Rimba Melintang, katakabar.com - Kepolisian Sektor Kecamatan Rimba Melintang tangkap seorang laki-laki belakangan diketahui bernama DA alias Dedek umur 32 tahun terduga penyalahgunaan tindak pidana sabu dan sita barang bukti seberat 6,12 gram sabu, pada Selasa (15/11).

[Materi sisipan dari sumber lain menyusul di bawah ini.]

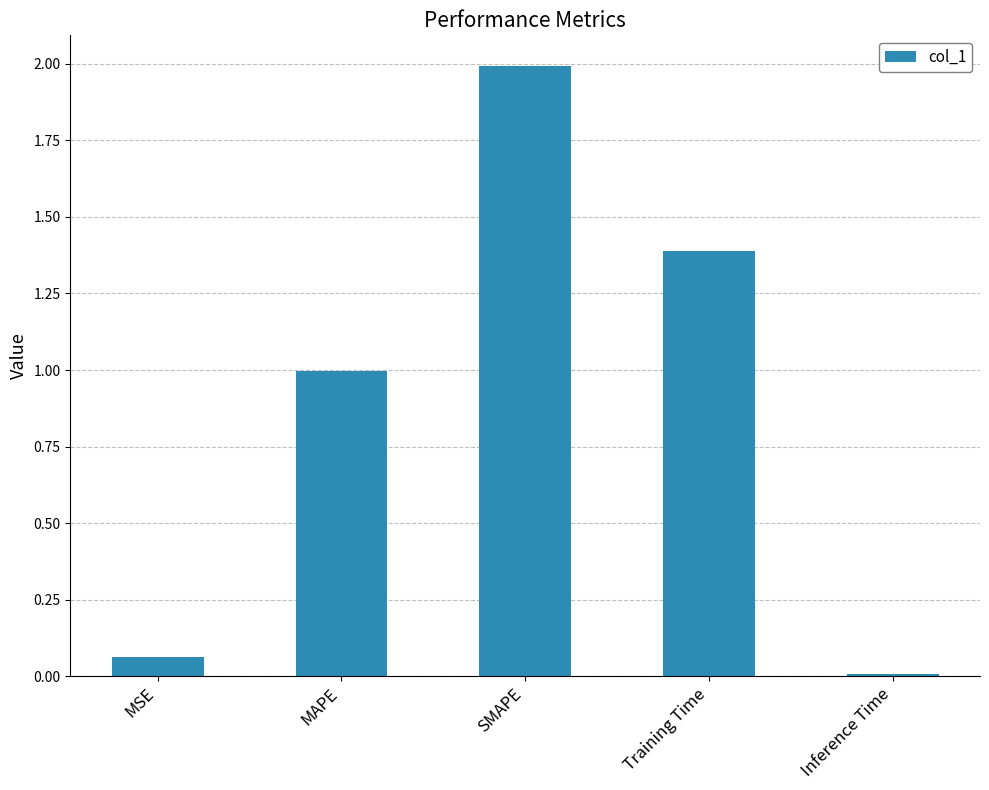

Rank the categories by value from lowest to highest.

Inference Time, MSE, MAPE, Training Time, SMAPE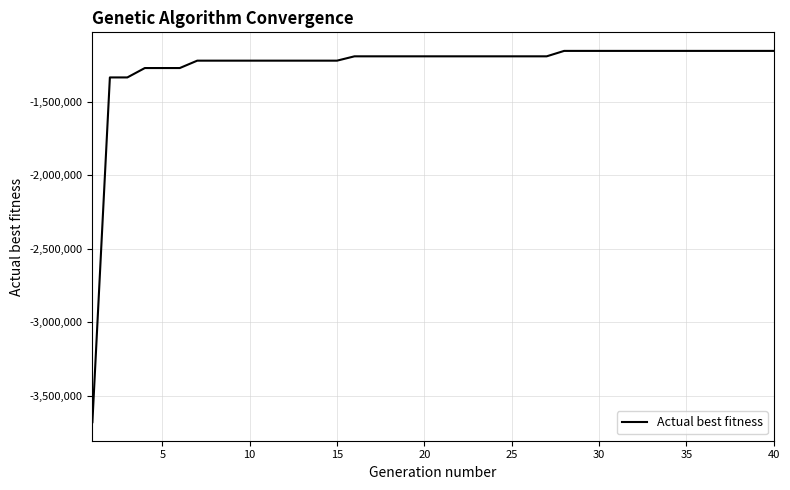

What is the difference between the maximum and minimum values?

2526678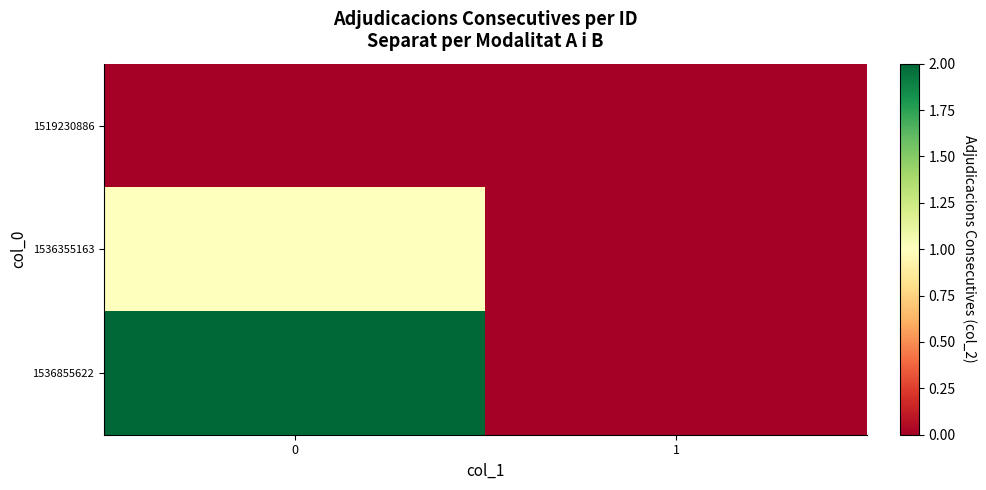

Between 0 and 1, which series saw the biggest shift?

1536855622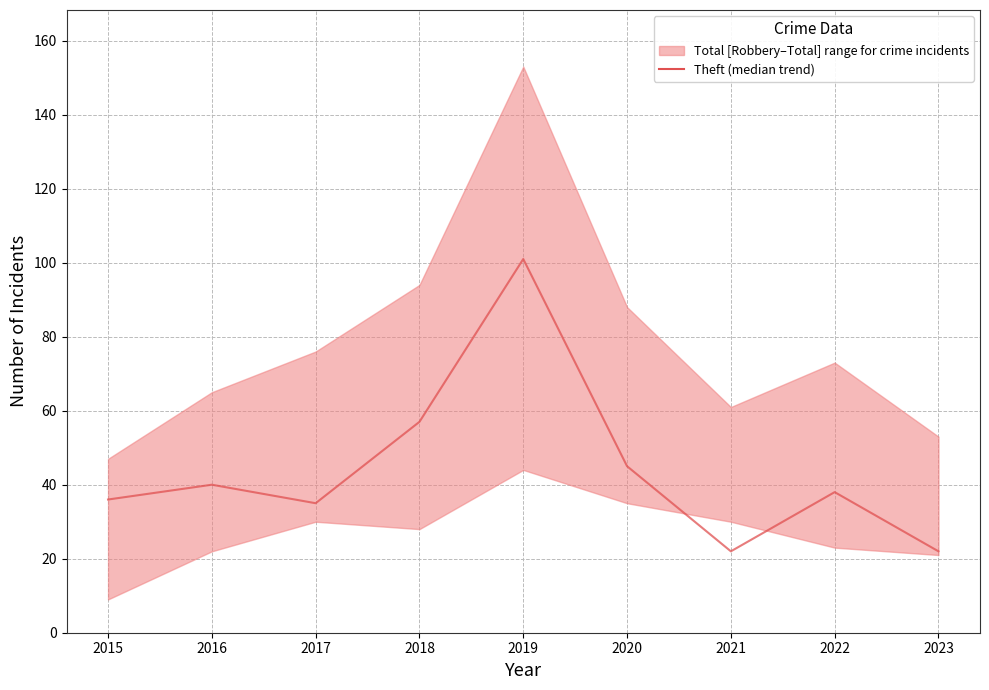

True or false: the data shows 47 at 2015.

False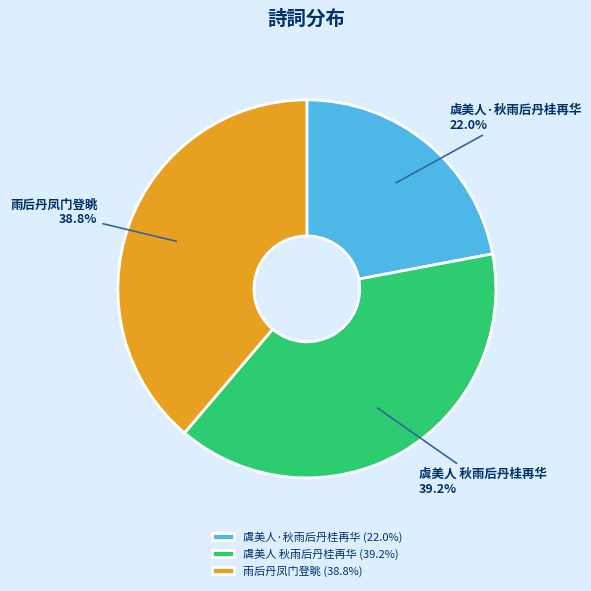

Is there any slice that represents more than half of the pie?

No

Kepala Kepolisian Resor (Kapolres) Rokan Hilir, AKBP Andrian Pramudianto yang diteruskan Kepala Kepolisian Sektor (Kapolsek) Kecamatan Rimba Melintang, IPDA Bonni F Sagala kepada wartawan lewat siaran persnya, pada Kamis (17/11) mengatakan, tim opsnal berhasil ungkap kasus tindak pidana penyalahgunaan narkotika jenis sabu bermula informasi dari masyarakat sering transaksi sabu di kawasan Jalan Tengki Kepenghuluan Pematang Botam Kecamatan Rimba Melintang Kabupaten Rokan Hilir persisny di Cafe 49 milik Ani, pada Selasa (15/11) sekitar pukul 20.40 WIB.

"Setelah dapat informasi, Kapolsek Rimba Malintang pimpin tim opsnal melakukan penyelidikan dan pengecekan ke Tempat Kejadian Perkara (TKP) dan ditemukan seorang laki-laki bernama DA bersama seorang perempuan bernama Juniati baru datang membawa tuak utuk diminum di Cafe Ani," ujarnya.

Selajutnya kata IPDA Bonni, dilakukan pengamanan dan penggeledahan di kamar milik Juniati didapati sepatu abu-abu merk Feata di dalamnya ditemukan satu bungkus palstik bening yang berisikan tiga puluh dua paket plastik bening diduga narkotika jenis sabu.

Setelah dilakukan interogasi terlapor DA mengakui narkotika jenis sabu miliknya hendak dijual kepada orang lain di kawasan Jalan Tengki Kepenghuluan Pematang Botam Kecamatan Rimba Melintang.

"Pelaku dan barang bukti, berupa satu buah sepatu abu-abu merk Feata berisi satu plastik bening besar yang isinya tiga puluh dua buah plastik bening berisikan butiran kristal diduga narkotika jenis sabu, uang tunai sebesar Rp550 ribu, dan satu unit buah handphone dibawa ke Mapolsek Rimba Melintang guna proses hukum lebih lanjut," jelasnya.

Masih IPD Bonni, saat dilakukan tes urine kepada pelaku Metaphetamine (-), Amphetamine (-), dan THC/Ganja (+).

Pasal yang dipersangkakan kepada pelaku, yakni Pasal 114 (1) Jo Pasal 112 (1)  Undang-Undang RI Nomor 35 tahun 2009 tentang Narkotika, tambahnya.